La montagne de Thouille, (Touilles) (actuellement Trou de Thuille sous la Cima Quattro Denti) au-dessus de Chaumont et d'Exilles, proche le petit Montcenis fut percé à la pointe du cizeau en 1526 sur la longueur de deux cents toises (j'en ai vu le marché), c'est un travail digne d'admiration, il est seul plus curieux que les sept merveilles prétendues du Dauphiné. Le canal dans le roc a quatre pieds de hauteur et deux de largeur par où on fait passer de l'eau qui sert pour arroser les terres de communautés de Chaumont et d'Exilles ainsi qu'il est représenté par le profil cy à costé. M. le Maréchal de Vauban que je suivais en Dauphiné en 1700, m'envoya examiner cet aqueduc souterrain pour savoir comme on avait pris l'air lorsqu'on fut fort avant dans la montagne et comme le passage est fort étroit, où en bien des endroits il faut se courber pour y passer, l'air n'auroit pu se rendre que sur 60 à 80 toises de longueur, pour le plus et il y en a 200 parce que les décombres ont tous été portés du même costé marqué B. J'ai estimé que l'eau qui filtre au travers des vaines du rocher qui tombe dans l'aqueduc donna de l'air et pour empescher que les lumières n'en fussent éteintes, on a fait de distance en distance des trous à costé du canal pour y mettre les lampes, et si on ne pouvoit avoir de l'air par le moyen des filtrations des eaux, il faut qu'on se soit servi de tuyeaux de cuir bouilli avec un soufflet de forgeron pour faire entrer l'air dans ce tuyeau et le faire par ce moyen arriver jusqu'au lieu où l'on travaillait, nous nous servons quelquefois de soufflets et de tuyeaux semblables dans les mines qu'on fait dans les places de guerre. (Cet aqueduc appelé Traforo della Touilles dans le pays a été construit de 1526 à 1533 par un seul homme, Colombano Romean de Chiomonte. Le 20 juillet 1879, la section de Suze, du Club Alpin Italien et les communes de Chiomonte et d'Exilles ont fait placer à l'ouverture du tunnel une inscription commémorative de cet intéressant ouvrage qui a transformé en une région fertile et peuplée, cette contrée jadis stérile et déserte )

Vallée de Bardonnèche en Piémont
Elle a trois lieues de longueur depuis le pied de la montagne au col de l'Echelle jusqu'à Oulx. La rivière qui arrose cette vallée se nomme Bardonnèche ; elle se jette dans la Doire proche l'abaye d'Oulx, elle est formée par trois gros ruisseaux qui se joignent au-dessous du Bourg de Bardonnèche. L'un vient du Montabord (Mont-Thabor, 3,182 mètres). L'autre au col de la Roue. Et le troisième des cols d'Estiaches (col d'Eusèbe, 2,187 mètres) et de Vallefroide
Col de Séguret (col Sommeiller, 2,962 mètres) ou
Les Embins
(col di Galambra, 3,150 mètres )

• _ENREGISTREMENTS PRÉSENTÉS_
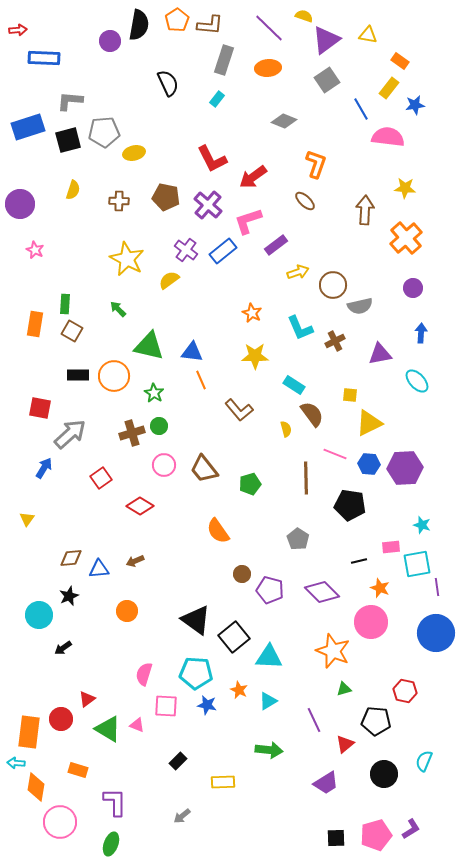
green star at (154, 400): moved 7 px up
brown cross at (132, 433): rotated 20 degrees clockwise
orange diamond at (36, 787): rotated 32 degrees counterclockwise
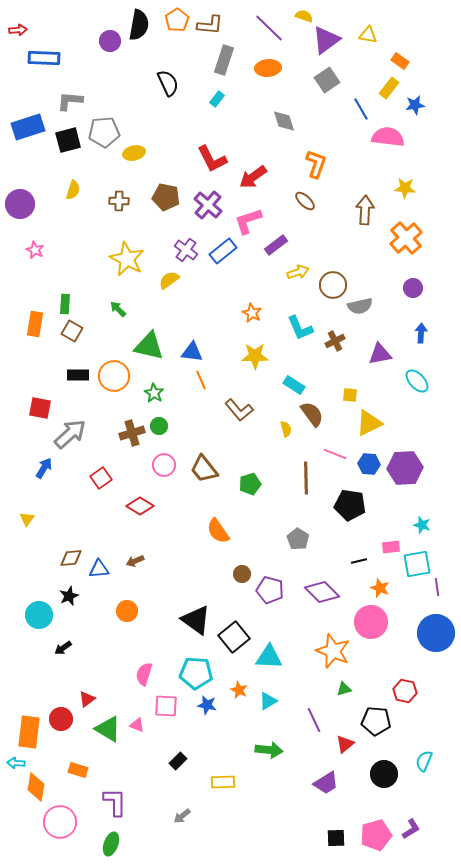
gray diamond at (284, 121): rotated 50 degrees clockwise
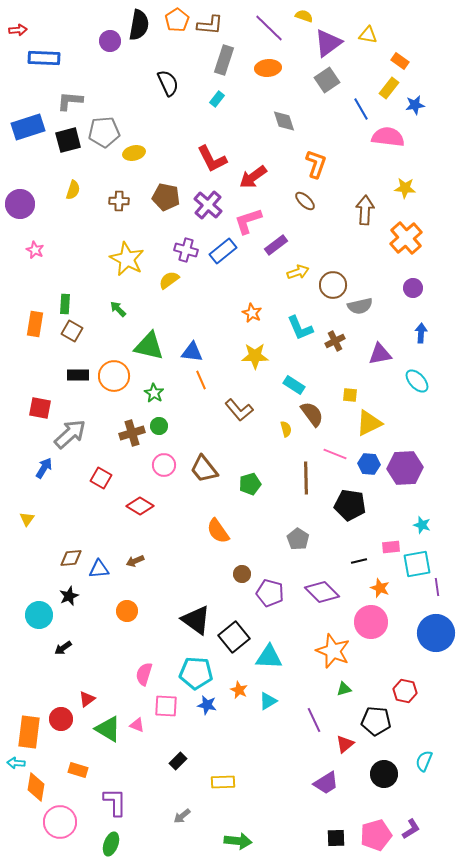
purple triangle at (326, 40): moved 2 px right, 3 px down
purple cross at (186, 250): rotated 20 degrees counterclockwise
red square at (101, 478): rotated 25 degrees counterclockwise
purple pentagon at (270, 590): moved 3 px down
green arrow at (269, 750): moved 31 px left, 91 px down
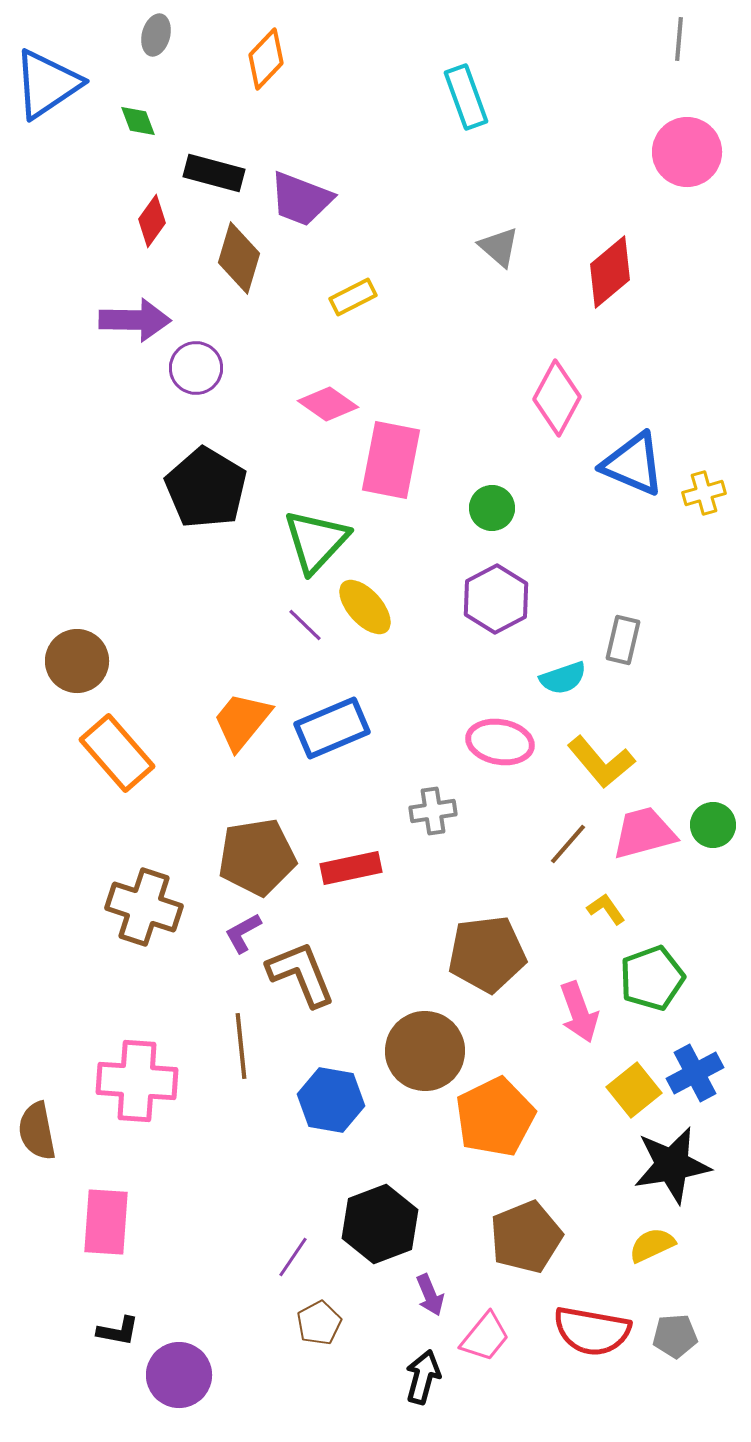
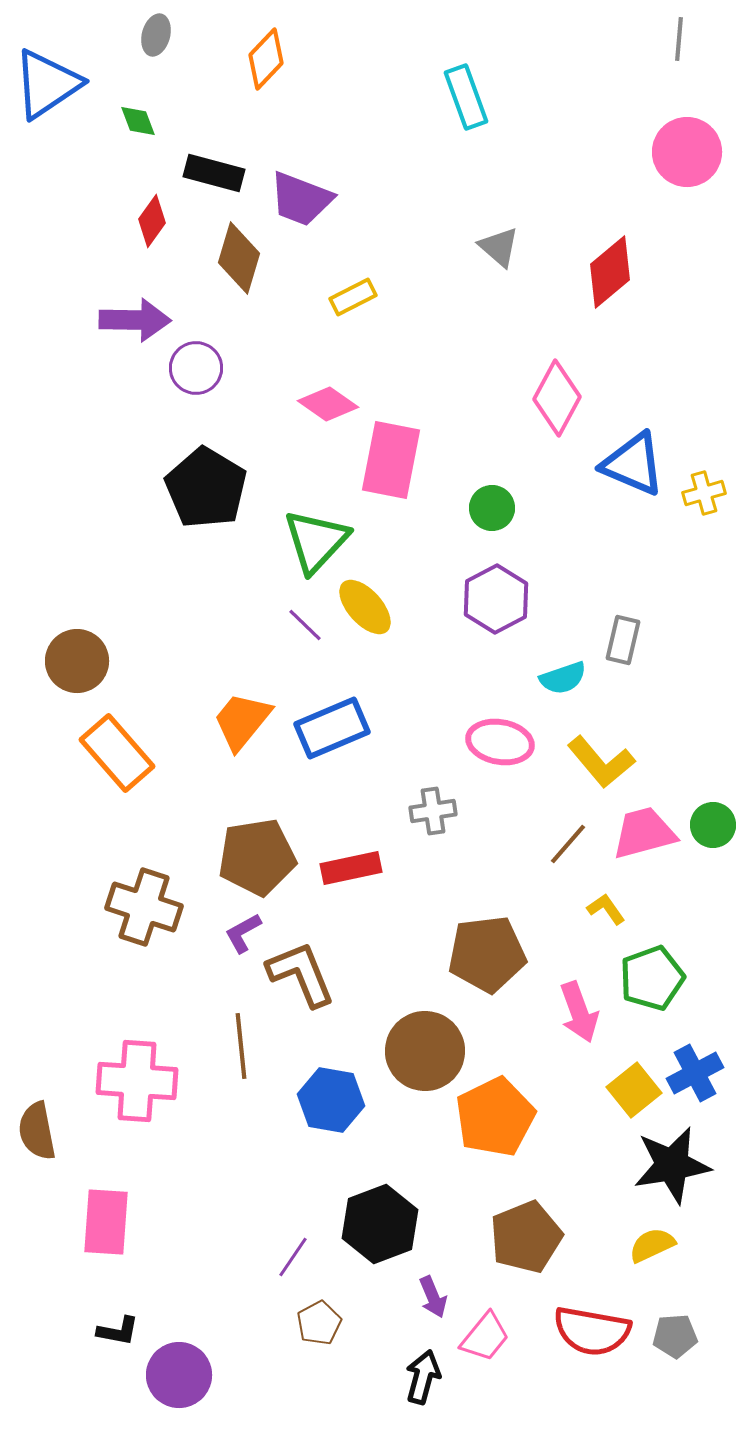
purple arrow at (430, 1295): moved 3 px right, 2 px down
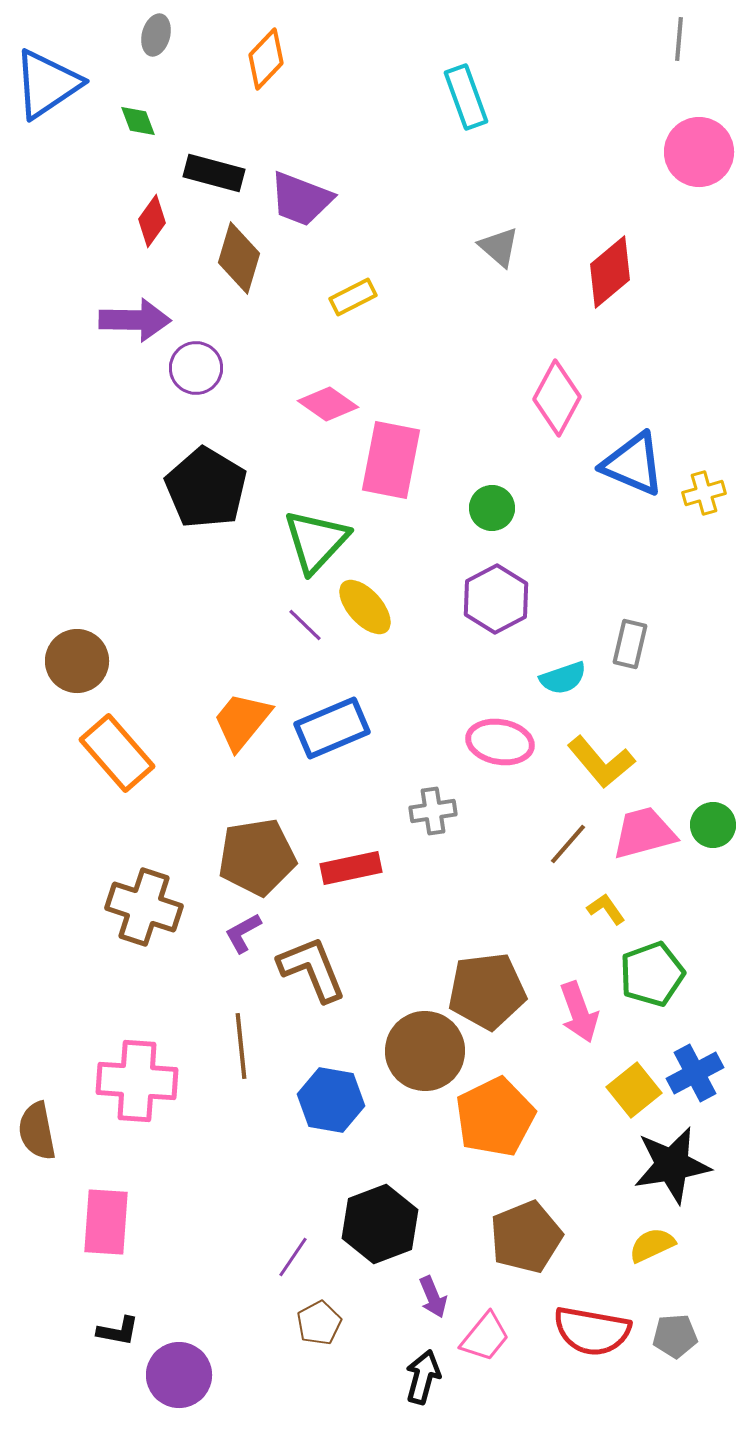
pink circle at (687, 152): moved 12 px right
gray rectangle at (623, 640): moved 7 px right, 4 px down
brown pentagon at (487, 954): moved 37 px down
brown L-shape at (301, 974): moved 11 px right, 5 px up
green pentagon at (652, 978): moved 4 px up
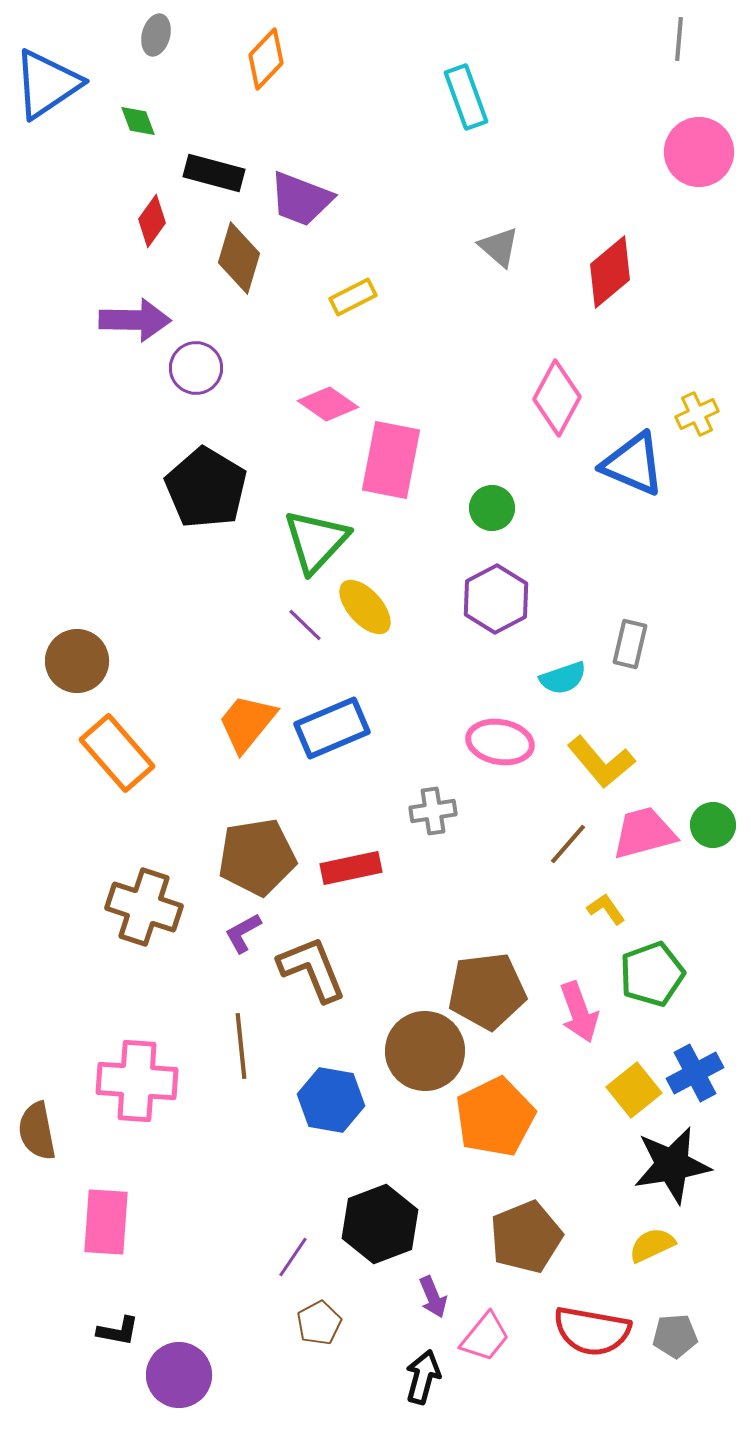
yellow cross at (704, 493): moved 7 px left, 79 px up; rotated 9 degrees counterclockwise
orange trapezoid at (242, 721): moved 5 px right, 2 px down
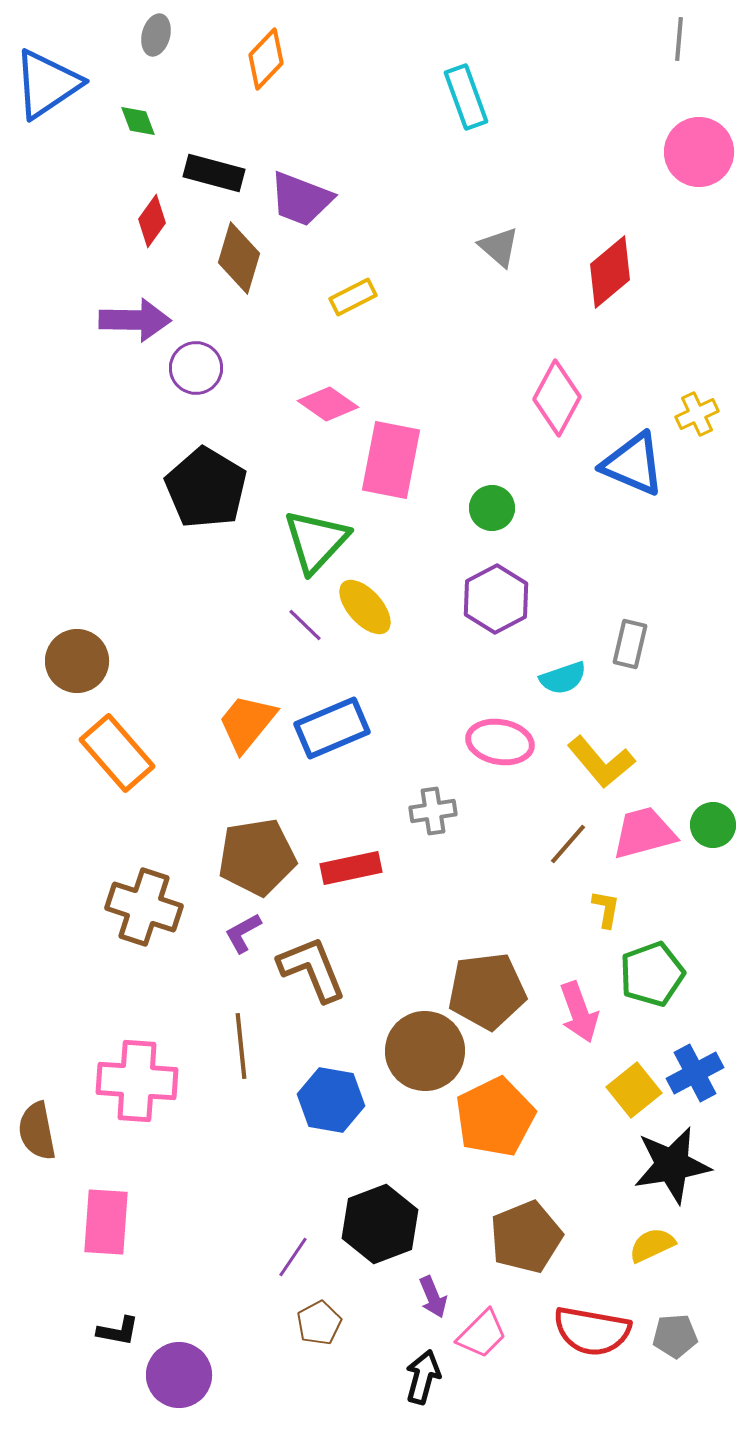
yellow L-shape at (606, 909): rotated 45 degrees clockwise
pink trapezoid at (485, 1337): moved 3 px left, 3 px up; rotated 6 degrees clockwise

• _CONSIGNE ÉCRITE_
Reprenez le texte sur les vallées et les cols du Piémont là où il s'interrompt, puis poursuivez-le. Les enregistrements ne sont pas utiles pour cet exercice.

• _RÉSULTAT ATTENDU_
au-dessus de Savoulx, mauvais pour les gens de pied à cause des glaciers qu'on y trouve où il y a des abîmes, cependant les habitants d'Oulx et de Savoulx passent par ce mauvais chemin où ils font passer aussi des troupeaux de moutons qu'ils vont acheter ou vendre à Bramant en Savoye. Il y a sur ces glaciers des bouquetins qui est un animal de la figure d'un gros bouc qui a le sang extraordinairement chaud, il est salutaire pour les pleurésies. De Savoulx pour aller à Bramant il faut 7 heures, Lorsqu'on est aux Embins où sont les glaciers au lieu d'aller à Bramant on peut aller à Exilles par la montagne de Seguret et de Saint-Colomban, ce chemin n'est pas bon mais on peut y passer. Il est même de conséquence en temps de guerre, l'infanterie pouvant y passer au cas de besoin mais sans aucune monture.
Col d'Estiache ou de Rochemolle
au dessus du gros village de Rochemolle, mauvais pour les chevaux va à Bramant vallée de Morienne. On peut aussi d'Oulx aller au col d'Estiache (col d'Etiache 2.787 mètres) à cheval passant à Savoulx et au col de Valfroide. De Bardonnèche pour aller au village de Rochemolle une heure. De Rochemolle à Bramant 7 heures. Soixante hommes peuvent garder le col d'Estiache.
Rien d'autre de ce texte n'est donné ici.